18. Do you think morality is absolute, relative, or somewhere in between?
"Somewhere in between" isn't quite right. I think there's a BASIC absolute morality and everything within that gets into shades of gray. I think the basic absolute morality is the Golden Rule, do unto others as you would have them do to you. Of course then it gets tricky after that, as people can't see from other people's points of views and somehow BELIEVE what they're doing is what the other person needs even when it's not really. But it's still closer to a morality that everyone can agree on regardless of religion or lack thereof (for the record the Golden Rule is not in that phraseology linked to any particular religion; the Christian Bible wording of it is "Love your neighbor as yourself." So the Golden Rule isn't forcing anyone else's religion on anyone else). But there's somebody crying out to be fed right now, and since I would love people to feed ME whenever I'm hungry, I'll do the moral thing and go help him out now.

Date: 2007-07-04 10:41 am (UTC)From: [identity profile] vovat.livejournal.com
I'd definitely prefer it if stores would just go ahead and factor the sales tax into their prices, but the reason they don't is probably so they look cheaper than they are.

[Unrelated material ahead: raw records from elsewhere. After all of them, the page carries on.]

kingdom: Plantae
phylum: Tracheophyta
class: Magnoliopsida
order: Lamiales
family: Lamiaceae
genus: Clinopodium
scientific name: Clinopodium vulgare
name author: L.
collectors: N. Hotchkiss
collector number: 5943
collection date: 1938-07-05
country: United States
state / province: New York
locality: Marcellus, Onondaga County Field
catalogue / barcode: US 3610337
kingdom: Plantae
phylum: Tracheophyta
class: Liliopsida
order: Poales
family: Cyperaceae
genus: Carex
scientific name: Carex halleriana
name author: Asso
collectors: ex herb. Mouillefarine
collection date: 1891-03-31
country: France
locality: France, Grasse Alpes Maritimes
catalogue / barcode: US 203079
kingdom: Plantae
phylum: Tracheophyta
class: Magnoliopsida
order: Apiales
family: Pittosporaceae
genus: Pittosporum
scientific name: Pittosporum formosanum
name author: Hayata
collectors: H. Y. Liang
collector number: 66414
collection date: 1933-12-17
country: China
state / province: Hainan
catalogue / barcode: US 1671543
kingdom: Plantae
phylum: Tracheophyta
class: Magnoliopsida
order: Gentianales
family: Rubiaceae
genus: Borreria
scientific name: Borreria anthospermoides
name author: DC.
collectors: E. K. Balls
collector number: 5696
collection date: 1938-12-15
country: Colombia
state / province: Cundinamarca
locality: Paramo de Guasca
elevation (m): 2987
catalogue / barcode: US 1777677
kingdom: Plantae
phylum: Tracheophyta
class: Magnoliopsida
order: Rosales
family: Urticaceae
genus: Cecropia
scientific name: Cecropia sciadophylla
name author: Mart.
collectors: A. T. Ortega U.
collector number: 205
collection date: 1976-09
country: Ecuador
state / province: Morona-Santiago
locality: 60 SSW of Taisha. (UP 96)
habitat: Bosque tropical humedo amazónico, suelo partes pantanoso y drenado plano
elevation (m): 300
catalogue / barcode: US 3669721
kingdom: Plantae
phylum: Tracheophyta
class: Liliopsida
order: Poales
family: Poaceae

Like, I've seen things advertised for "under $70" that are priced at $69.99, but unless you buy them in a state without sales tax, that's actually going to work out to considerably more than $70. It's a trick, really; $69 LOOKS quite a bit cheaper than $70 simply because there's a 6 in the front.

The Golden Rule is usually a good guideline, although there are probably situations where it doesn't quite work out, because not everyone necessarily WANTS to be treated the same way. To give an extreme example, what if you're a masochist? I guess it works better if you use it as a general attitude than something totally literal.